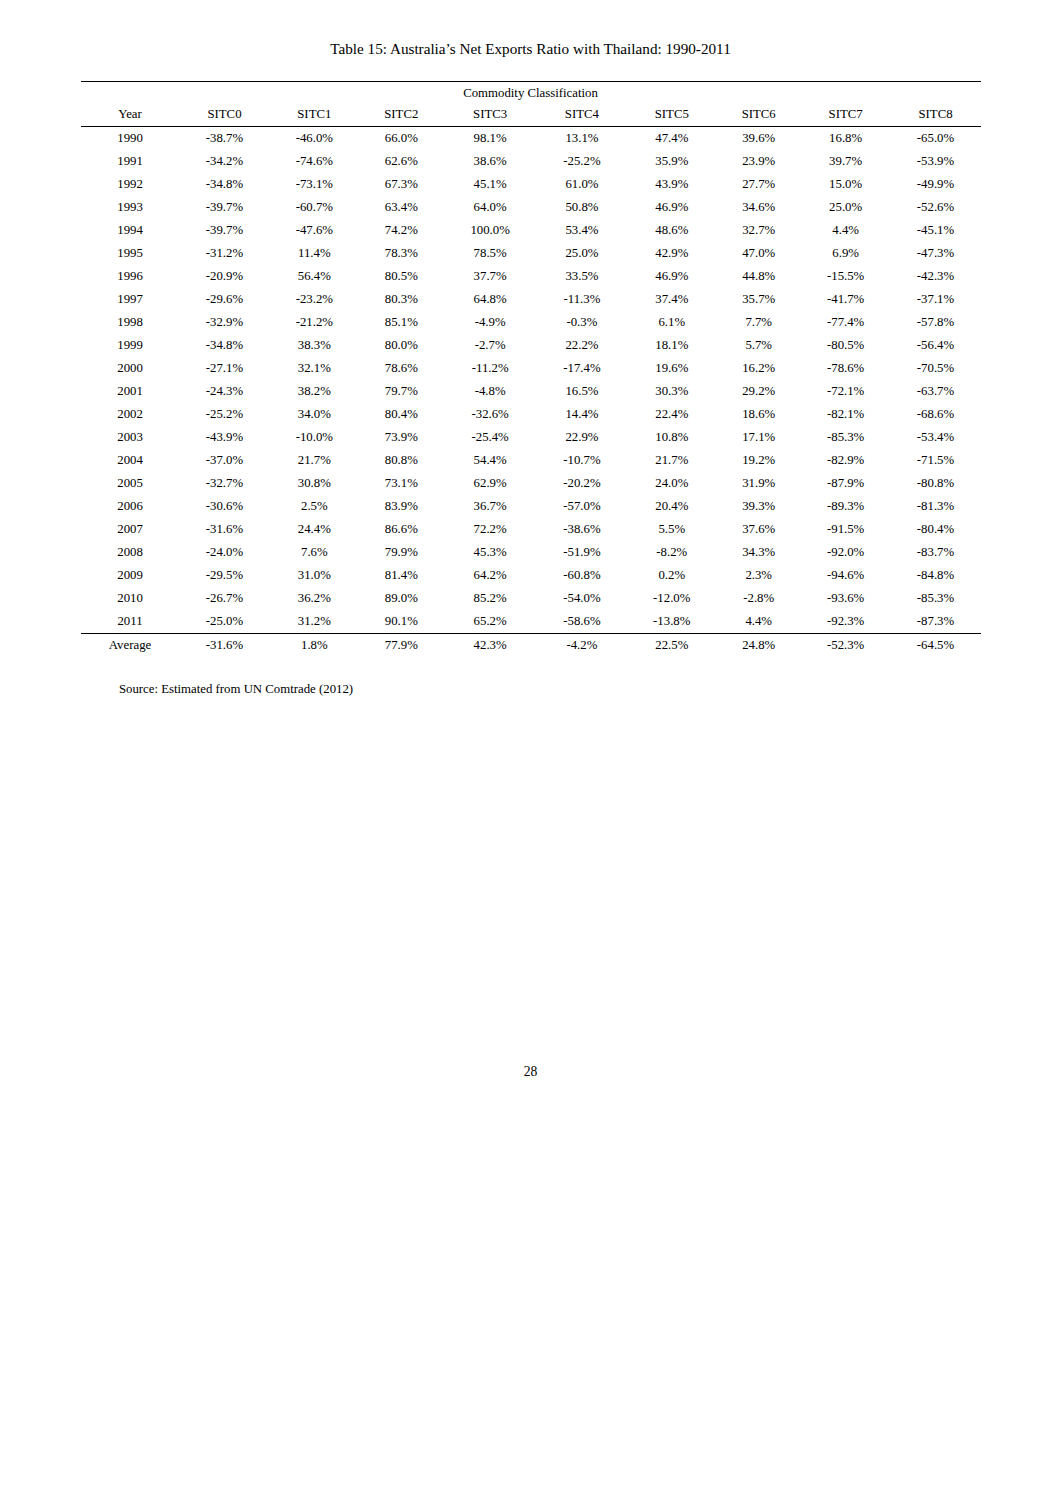Table 15: Australia’s Net Exports Ratio with Thailand: 1990-2011
| Commodity Classification |
| --- |
| Year | SITC0 | SITC1 | SITC2 | SITC3 | SITC4 | SITC5 | SITC6 | SITC7 | SITC8 |
| 1990 | -38.7% | -46.0% | 66.0% | 98.1% | 13.1% | 47.4% | 39.6% | 16.8% | -65.0% |
| 1991 | -34.2% | -74.6% | 62.6% | 38.6% | -25.2% | 35.9% | 23.9% | 39.7% | -53.9% |
| 1992 | -34.8% | -73.1% | 67.3% | 45.1% | 61.0% | 43.9% | 27.7% | 15.0% | -49.9% |
| 1993 | -39.7% | -60.7% | 63.4% | 64.0% | 50.8% | 46.9% | 34.6% | 25.0% | -52.6% |
| 1994 | -39.7% | -47.6% | 74.2% | 100.0% | 53.4% | 48.6% | 32.7% | 4.4% | -45.1% |
| 1995 | -31.2% | 11.4% | 78.3% | 78.5% | 25.0% | 42.9% | 47.0% | 6.9% | -47.3% |
| 1996 | -20.9% | 56.4% | 80.5% | 37.7% | 33.5% | 46.9% | 44.8% | -15.5% | -42.3% |
| 1997 | -29.6% | -23.2% | 80.3% | 64.8% | -11.3% | 37.4% | 35.7% | -41.7% | -37.1% |
| 1998 | -32.9% | -21.2% | 85.1% | -4.9% | -0.3% | 6.1% | 7.7% | -77.4% | -57.8% |
| 1999 | -34.8% | 38.3% | 80.0% | -2.7% | 22.2% | 18.1% | 5.7% | -80.5% | -56.4% |
| 2000 | -27.1% | 32.1% | 78.6% | -11.2% | -17.4% | 19.6% | 16.2% | -78.6% | -70.5% |
| 2001 | -24.3% | 38.2% | 79.7% | -4.8% | 16.5% | 30.3% | 29.2% | -72.1% | -63.7% |
| 2002 | -25.2% | 34.0% | 80.4% | -32.6% | 14.4% | 22.4% | 18.6% | -82.1% | -68.6% |
| 2003 | -43.9% | -10.0% | 73.9% | -25.4% | 22.9% | 10.8% | 17.1% | -85.3% | -53.4% |
| 2004 | -37.0% | 21.7% | 80.8% | 54.4% | -10.7% | 21.7% | 19.2% | -82.9% | -71.5% |
| 2005 | -32.7% | 30.8% | 73.1% | 62.9% | -20.2% | 24.0% | 31.9% | -87.9% | -80.8% |
| 2006 | -30.6% | 2.5% | 83.9% | 36.7% | -57.0% | 20.4% | 39.3% | -89.3% | -81.3% |
| 2007 | -31.6% | 24.4% | 86.6% | 72.2% | -38.6% | 5.5% | 37.6% | -91.5% | -80.4% |
| 2008 | -24.0% | 7.6% | 79.9% | 45.3% | -51.9% | -8.2% | 34.3% | -92.0% | -83.7% |
| 2009 | -29.5% | 31.0% | 81.4% | 64.2% | -60.8% | 0.2% | 2.3% | -94.6% | -84.8% |
| 2010 | -26.7% | 36.2% | 89.0% | 85.2% | -54.0% | -12.0% | -2.8% | -93.6% | -85.3% |
| 2011 | -25.0% | 31.2% | 90.1% | 65.2% | -58.6% | -13.8% | 4.4% | -92.3% | -87.3% |
| Average | -31.6% | 1.8% | 77.9% | 42.3% | -4.2% | 22.5% | 24.8% | -52.3% | -64.5% |
Source: Estimated from UN Comtrade (2012)
28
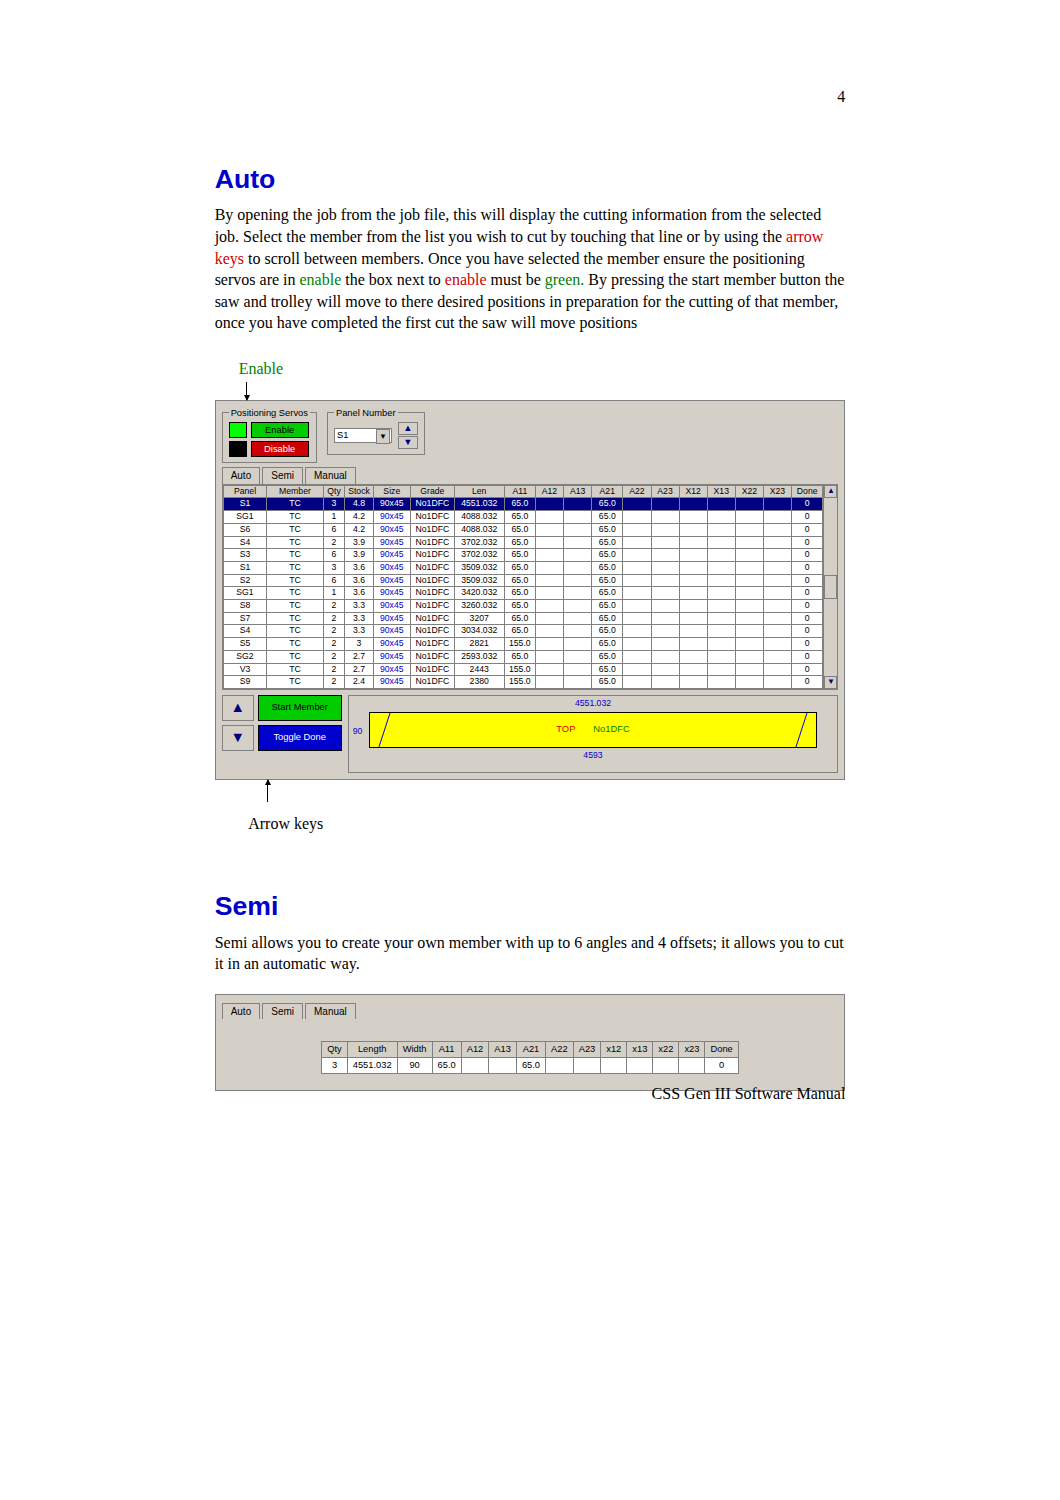4
Auto
By opening the job from the job file, this will display the cutting information from the selected job. Select the member from the list you wish to cut by touching that line or by using the arrow keys to scroll between members. Once you have selected the member ensure the positioning servos are in enable the box next to enable must be green. By pressing the start member button the saw and trolley will move to there desired positions in preparation for the cutting of that member, once you have completed the first cut the saw will move positions
Enable
Positioning Servos
Enable
Disable
Panel Number
S1
▲
▼
Auto
Semi
Manual
| Panel | Member | Qty | Stock | Size | Grade | Len | A11 | A12 | A13 | A21 | A22 | A23 | X12 | X13 | X22 | X23 | Done |
| --- | --- | --- | --- | --- | --- | --- | --- | --- | --- | --- | --- | --- | --- | --- | --- | --- | --- |
| S1 | TC | 3 | 4.8 | 90x45 | No1DFC | 4551.032 | 65.0 | | | 65.0 | | | | | | | 0 |
| SG1 | TC | 1 | 4.2 | 90x45 | No1DFC | 4088.032 | 65.0 | | | 65.0 | | | | | | | 0 |
| S6 | TC | 6 | 4.2 | 90x45 | No1DFC | 4088.032 | 65.0 | | | 65.0 | | | | | | | 0 |
| S4 | TC | 2 | 3.9 | 90x45 | No1DFC | 3702.032 | 65.0 | | | 65.0 | | | | | | | 0 |
| S3 | TC | 6 | 3.9 | 90x45 | No1DFC | 3702.032 | 65.0 | | | 65.0 | | | | | | | 0 |
| S1 | TC | 3 | 3.6 | 90x45 | No1DFC | 3509.032 | 65.0 | | | 65.0 | | | | | | | 0 |
| S2 | TC | 6 | 3.6 | 90x45 | No1DFC | 3509.032 | 65.0 | | | 65.0 | | | | | | | 0 |
| SG1 | TC | 1 | 3.6 | 90x45 | No1DFC | 3420.032 | 65.0 | | | 65.0 | | | | | | | 0 |
| S8 | TC | 2 | 3.3 | 90x45 | No1DFC | 3260.032 | 65.0 | | | 65.0 | | | | | | | 0 |
| S7 | TC | 2 | 3.3 | 90x45 | No1DFC | 3207 | 65.0 | | | 65.0 | | | | | | | 0 |
| S4 | TC | 2 | 3.3 | 90x45 | No1DFC | 3034.032 | 65.0 | | | 65.0 | | | | | | | 0 |
| S5 | TC | 2 | 3 | 90x45 | No1DFC | 2821 | 155.0 | | | 65.0 | | | | | | | 0 |
| SG2 | TC | 2 | 2.7 | 90x45 | No1DFC | 2593.032 | 65.0 | | | 65.0 | | | | | | | 0 |
| V3 | TC | 2 | 2.7 | 90x45 | No1DFC | 2443 | 155.0 | | | 65.0 | | | | | | | 0 |
| S9 | TC | 2 | 2.4 | 90x45 | No1DFC | 2380 | 155.0 | | | 65.0 | | | | | | | 0 |
▲
▼
▲
Start Member
▼
Toggle Done
4551.032
TOP No1DFC
90
4593
Arrow keys
Semi
Semi allows you to create your own member with up to 6 angles and 4 offsets; it allows you to cut it in an automatic way.
Auto
Semi
Manual
| Qty | Length | Width | A11 | A12 | A13 | A21 | A22 | A23 | x12 | x13 | x22 | x23 | Done |
| --- | --- | --- | --- | --- | --- | --- | --- | --- | --- | --- | --- | --- | --- |
| 3 | 4551.032 | 90 | 65.0 | | | 65.0 | | | | | | | 0 |
CSS Gen III Software Manual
======
[WHAT IS REQUIRED]
Each line above has to be returned exactly. Drop the pictures.

[ANSWER SECTION]
Table 15: Australia’s Net Exports Ratio with Thailand: 1990-2011
| Commodity Classification |
| --- |
| Year | SITC0 | SITC1 | SITC2 | SITC3 | SITC4 | SITC5 | SITC6 | SITC7 | SITC8 |
| 1990 | -38.7% | -46.0% | 66.0% | 98.1% | 13.1% | 47.4% | 39.6% | 16.8% | -65.0% |
| 1991 | -34.2% | -74.6% | 62.6% | 38.6% | -25.2% | 35.9% | 23.9% | 39.7% | -53.9% |
| 1992 | -34.8% | -73.1% | 67.3% | 45.1% | 61.0% | 43.9% | 27.7% | 15.0% | -49.9% |
| 1993 | -39.7% | -60.7% | 63.4% | 64.0% | 50.8% | 46.9% | 34.6% | 25.0% | -52.6% |
| 1994 | -39.7% | -47.6% | 74.2% | 100.0% | 53.4% | 48.6% | 32.7% | 4.4% | -45.1% |
| 1995 | -31.2% | 11.4% | 78.3% | 78.5% | 25.0% | 42.9% | 47.0% | 6.9% | -47.3% |
| 1996 | -20.9% | 56.4% | 80.5% | 37.7% | 33.5% | 46.9% | 44.8% | -15.5% | -42.3% |
| 1997 | -29.6% | -23.2% | 80.3% | 64.8% | -11.3% | 37.4% | 35.7% | -41.7% | -37.1% |
| 1998 | -32.9% | -21.2% | 85.1% | -4.9% | -0.3% | 6.1% | 7.7% | -77.4% | -57.8% |
| 1999 | -34.8% | 38.3% | 80.0% | -2.7% | 22.2% | 18.1% | 5.7% | -80.5% | -56.4% |
| 2000 | -27.1% | 32.1% | 78.6% | -11.2% | -17.4% | 19.6% | 16.2% | -78.6% | -70.5% |
| 2001 | -24.3% | 38.2% | 79.7% | -4.8% | 16.5% | 30.3% | 29.2% | -72.1% | -63.7% |
| 2002 | -25.2% | 34.0% | 80.4% | -32.6% | 14.4% | 22.4% | 18.6% | -82.1% | -68.6% |
| 2003 | -43.9% | -10.0% | 73.9% | -25.4% | 22.9% | 10.8% | 17.1% | -85.3% | -53.4% |
| 2004 | -37.0% | 21.7% | 80.8% | 54.4% | -10.7% | 21.7% | 19.2% | -82.9% | -71.5% |
| 2005 | -32.7% | 30.8% | 73.1% | 62.9% | -20.2% | 24.0% | 31.9% | -87.9% | -80.8% |
| 2006 | -30.6% | 2.5% | 83.9% | 36.7% | -57.0% | 20.4% | 39.3% | -89.3% | -81.3% |
| 2007 | -31.6% | 24.4% | 86.6% | 72.2% | -38.6% | 5.5% | 37.6% | -91.5% | -80.4% |
| 2008 | -24.0% | 7.6% | 79.9% | 45.3% | -51.9% | -8.2% | 34.3% | -92.0% | -83.7% |
| 2009 | -29.5% | 31.0% | 81.4% | 64.2% | -60.8% | 0.2% | 2.3% | -94.6% | -84.8% |
| 2010 | -26.7% | 36.2% | 89.0% | 85.2% | -54.0% | -12.0% | -2.8% | -93.6% | -85.3% |
| 2011 | -25.0% | 31.2% | 90.1% | 65.2% | -58.6% | -13.8% | 4.4% | -92.3% | -87.3% |
| Average | -31.6% | 1.8% | 77.9% | 42.3% | -4.2% | 22.5% | 24.8% | -52.3% | -64.5% |
Source: Estimated from UN Comtrade (2012)
28
4
Auto
By opening the job from the job file, this will display the cutting information from the selected job. Select the member from the list you wish to cut by touching that line or by using the arrow keys to scroll between members. Once you have selected the member ensure the positioning servos are in enable the box next to enable must be green. By pressing the start member button the saw and trolley will move to there desired positions in preparation for the cutting of that member, once you have completed the first cut the saw will move positions
Enable
Positioning Servos
Enable
Disable
Panel Number
S1
▲
▼
Auto
Semi
Manual
| Panel | Member | Qty | Stock | Size | Grade | Len | A11 | A12 | A13 | A21 | A22 | A23 | X12 | X13 | X22 | X23 | Done |
| --- | --- | --- | --- | --- | --- | --- | --- | --- | --- | --- | --- | --- | --- | --- | --- | --- | --- |
| S1 | TC | 3 | 4.8 | 90x45 | No1DFC | 4551.032 | 65.0 | | | 65.0 | | | | | | | 0 |
| SG1 | TC | 1 | 4.2 | 90x45 | No1DFC | 4088.032 | 65.0 | | | 65.0 | | | | | | | 0 |
| S6 | TC | 6 | 4.2 | 90x45 | No1DFC | 4088.032 | 65.0 | | | 65.0 | | | | | | | 0 |
| S4 | TC | 2 | 3.9 | 90x45 | No1DFC | 3702.032 | 65.0 | | | 65.0 | | | | | | | 0 |
| S3 | TC | 6 | 3.9 | 90x45 | No1DFC | 3702.032 | 65.0 | | | 65.0 | | | | | | | 0 |
| S1 | TC | 3 | 3.6 | 90x45 | No1DFC | 3509.032 | 65.0 | | | 65.0 | | | | | | | 0 |
| S2 | TC | 6 | 3.6 | 90x45 | No1DFC | 3509.032 | 65.0 | | | 65.0 | | | | | | | 0 |
| SG1 | TC | 1 | 3.6 | 90x45 | No1DFC | 3420.032 | 65.0 | | | 65.0 | | | | | | | 0 |
| S8 | TC | 2 | 3.3 | 90x45 | No1DFC | 3260.032 | 65.0 | | | 65.0 | | | | | | | 0 |
| S7 | TC | 2 | 3.3 | 90x45 | No1DFC | 3207 | 65.0 | | | 65.0 | | | | | | | 0 |
| S4 | TC | 2 | 3.3 | 90x45 | No1DFC | 3034.032 | 65.0 | | | 65.0 | | | | | | | 0 |
| S5 | TC | 2 | 3 | 90x45 | No1DFC | 2821 | 155.0 | | | 65.0 | | | | | | | 0 |
| SG2 | TC | 2 | 2.7 | 90x45 | No1DFC | 2593.032 | 65.0 | | | 65.0 | | | | | | | 0 |
| V3 | TC | 2 | 2.7 | 90x45 | No1DFC | 2443 | 155.0 | | | 65.0 | | | | | | | 0 |
| S9 | TC | 2 | 2.4 | 90x45 | No1DFC | 2380 | 155.0 | | | 65.0 | | | | | | | 0 |
▲
▼
▲
Start Member
▼
Toggle Done
4551.032
TOP No1DFC
90
4593
Arrow keys
Semi
Semi allows you to create your own member with up to 6 angles and 4 offsets; it allows you to cut it in an automatic way.
Auto
Semi
Manual
| Qty | Length | Width | A11 | A12 | A13 | A21 | A22 | A23 | x12 | x13 | x22 | x23 | Done |
| --- | --- | --- | --- | --- | --- | --- | --- | --- | --- | --- | --- | --- | --- |
| 3 | 4551.032 | 90 | 65.0 | | | 65.0 | | | | | | | 0 |
CSS Gen III Software Manual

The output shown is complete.